Return each record exactly as it appears, so that nothing is dropped or altered.

··· Supplied entries ···

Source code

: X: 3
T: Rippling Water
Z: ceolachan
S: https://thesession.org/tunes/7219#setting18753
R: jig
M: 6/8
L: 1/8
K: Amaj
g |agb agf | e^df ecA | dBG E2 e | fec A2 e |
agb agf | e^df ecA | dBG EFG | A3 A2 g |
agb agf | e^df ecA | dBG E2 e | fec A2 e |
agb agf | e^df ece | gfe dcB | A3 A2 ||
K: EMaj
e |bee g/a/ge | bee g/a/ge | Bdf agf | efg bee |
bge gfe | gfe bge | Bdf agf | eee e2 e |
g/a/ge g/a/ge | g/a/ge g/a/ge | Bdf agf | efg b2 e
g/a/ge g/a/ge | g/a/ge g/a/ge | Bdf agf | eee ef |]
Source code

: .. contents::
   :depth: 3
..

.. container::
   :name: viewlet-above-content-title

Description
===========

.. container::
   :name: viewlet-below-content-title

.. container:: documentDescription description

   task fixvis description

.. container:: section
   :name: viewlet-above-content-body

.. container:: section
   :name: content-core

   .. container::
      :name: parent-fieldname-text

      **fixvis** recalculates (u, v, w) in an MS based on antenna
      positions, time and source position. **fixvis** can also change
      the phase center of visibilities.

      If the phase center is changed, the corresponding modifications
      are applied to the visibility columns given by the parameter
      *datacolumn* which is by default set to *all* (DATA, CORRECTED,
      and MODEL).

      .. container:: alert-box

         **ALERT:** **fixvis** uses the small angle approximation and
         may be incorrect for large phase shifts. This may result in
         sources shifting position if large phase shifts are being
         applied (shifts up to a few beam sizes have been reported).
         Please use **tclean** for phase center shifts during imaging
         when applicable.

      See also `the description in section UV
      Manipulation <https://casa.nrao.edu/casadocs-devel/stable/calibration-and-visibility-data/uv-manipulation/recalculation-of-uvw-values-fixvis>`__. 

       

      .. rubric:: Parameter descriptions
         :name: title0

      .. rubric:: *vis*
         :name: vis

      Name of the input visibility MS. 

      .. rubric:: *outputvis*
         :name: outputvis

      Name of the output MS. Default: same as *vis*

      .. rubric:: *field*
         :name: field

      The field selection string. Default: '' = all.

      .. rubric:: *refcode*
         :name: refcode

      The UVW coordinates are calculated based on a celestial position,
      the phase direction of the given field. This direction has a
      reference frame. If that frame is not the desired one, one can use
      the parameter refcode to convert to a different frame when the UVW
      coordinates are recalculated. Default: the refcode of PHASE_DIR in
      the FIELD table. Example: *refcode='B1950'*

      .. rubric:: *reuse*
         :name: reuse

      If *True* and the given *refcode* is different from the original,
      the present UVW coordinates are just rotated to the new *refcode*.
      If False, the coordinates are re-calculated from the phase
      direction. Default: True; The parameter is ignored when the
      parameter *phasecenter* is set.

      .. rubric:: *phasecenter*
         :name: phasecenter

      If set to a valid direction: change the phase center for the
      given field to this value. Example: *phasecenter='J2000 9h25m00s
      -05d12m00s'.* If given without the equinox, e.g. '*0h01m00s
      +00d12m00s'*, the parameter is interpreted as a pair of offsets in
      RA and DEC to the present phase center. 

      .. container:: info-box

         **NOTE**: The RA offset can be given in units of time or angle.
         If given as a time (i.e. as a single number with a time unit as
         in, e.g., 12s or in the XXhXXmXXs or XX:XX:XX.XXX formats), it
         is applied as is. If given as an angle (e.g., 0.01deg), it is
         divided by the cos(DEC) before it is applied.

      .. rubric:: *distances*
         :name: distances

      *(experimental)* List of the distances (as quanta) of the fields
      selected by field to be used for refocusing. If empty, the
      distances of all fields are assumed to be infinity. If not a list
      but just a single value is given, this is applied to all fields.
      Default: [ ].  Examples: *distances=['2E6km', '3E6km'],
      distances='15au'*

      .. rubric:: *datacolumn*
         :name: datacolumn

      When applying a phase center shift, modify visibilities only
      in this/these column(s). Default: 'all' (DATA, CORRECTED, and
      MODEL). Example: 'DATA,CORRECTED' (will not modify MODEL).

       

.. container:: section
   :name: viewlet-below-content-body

···

> [Solution for this problem]
Source code

: X: 3
T: Rippling Water
Z: ceolachan
S: https://thesession.org/tunes/7219#setting18753
R: jig
M: 6/8
L: 1/8
K: Amaj
g |agb agf | e^df ecA | dBG E2 e | fec A2 e |
agb agf | e^df ecA | dBG EFG | A3 A2 g |
agb agf | e^df ecA | dBG E2 e | fec A2 e |
agb agf | e^df ece | gfe dcB | A3 A2 ||
K: EMaj
e |bee g/a/ge | bee g/a/ge | Bdf agf | efg bee |
bge gfe | gfe bge | Bdf agf | eee e2 e |
g/a/ge g/a/ge | g/a/ge g/a/ge | Bdf agf | efg b2 e
g/a/ge g/a/ge | g/a/ge g/a/ge | Bdf agf | eee ef |]
Source code

: .. contents::
   :depth: 3
..

.. container::
   :name: viewlet-above-content-title

Description
===========

.. container::
   :name: viewlet-below-content-title

.. container:: documentDescription description

   task fixvis description

.. container:: section
   :name: viewlet-above-content-body

.. container:: section
   :name: content-core

   .. container::
      :name: parent-fieldname-text

      **fixvis** recalculates (u, v, w) in an MS based on antenna
      positions, time and source position. **fixvis** can also change
      the phase center of visibilities.

      If the phase center is changed, the corresponding modifications
      are applied to the visibility columns given by the parameter
      *datacolumn* which is by default set to *all* (DATA, CORRECTED,
      and MODEL).

      .. container:: alert-box

         **ALERT:** **fixvis** uses the small angle approximation and
         may be incorrect for large phase shifts. This may result in
         sources shifting position if large phase shifts are being
         applied (shifts up to a few beam sizes have been reported).
         Please use **tclean** for phase center shifts during imaging
         when applicable.

      See also `the description in section UV
      Manipulation <https://casa.nrao.edu/casadocs-devel/stable/calibration-and-visibility-data/uv-manipulation/recalculation-of-uvw-values-fixvis>`__. 

       

      .. rubric:: Parameter descriptions
         :name: title0

      .. rubric:: *vis*
         :name: vis

      Name of the input visibility MS. 

      .. rubric:: *outputvis*
         :name: outputvis

      Name of the output MS. Default: same as *vis*

      .. rubric:: *field*
         :name: field

      The field selection string. Default: '' = all.

      .. rubric:: *refcode*
         :name: refcode

      The UVW coordinates are calculated based on a celestial position,
      the phase direction of the given field. This direction has a
      reference frame. If that frame is not the desired one, one can use
      the parameter refcode to convert to a different frame when the UVW
      coordinates are recalculated. Default: the refcode of PHASE_DIR in
      the FIELD table. Example: *refcode='B1950'*

      .. rubric:: *reuse*
         :name: reuse

      If *True* and the given *refcode* is different from the original,
      the present UVW coordinates are just rotated to the new *refcode*.
      If False, the coordinates are re-calculated from the phase
      direction. Default: True; The parameter is ignored when the
      parameter *phasecenter* is set.

      .. rubric:: *phasecenter*
         :name: phasecenter

      If set to a valid direction: change the phase center for the
      given field to this value. Example: *phasecenter='J2000 9h25m00s
      -05d12m00s'.* If given without the equinox, e.g. '*0h01m00s
      +00d12m00s'*, the parameter is interpreted as a pair of offsets in
      RA and DEC to the present phase center. 

      .. container:: info-box

         **NOTE**: The RA offset can be given in units of time or angle.
         If given as a time (i.e. as a single number with a time unit as
         in, e.g., 12s or in the XXhXXmXXs or XX:XX:XX.XXX formats), it
         is applied as is. If given as an angle (e.g., 0.01deg), it is
         divided by the cos(DEC) before it is applied.

      .. rubric:: *distances*
         :name: distances

      *(experimental)* List of the distances (as quanta) of the fields
      selected by field to be used for refocusing. If empty, the
      distances of all fields are assumed to be infinity. If not a list
      but just a single value is given, this is applied to all fields.
      Default: [ ].  Examples: *distances=['2E6km', '3E6km'],
      distances='15au'*

      .. rubric:: *datacolumn*
         :name: datacolumn

      When applying a phase center shift, modify visibilities only
      in this/these column(s). Default: 'all' (DATA, CORRECTED, and
      MODEL). Example: 'DATA,CORRECTED' (will not modify MODEL).

       

.. container:: section
   :name: viewlet-below-content-body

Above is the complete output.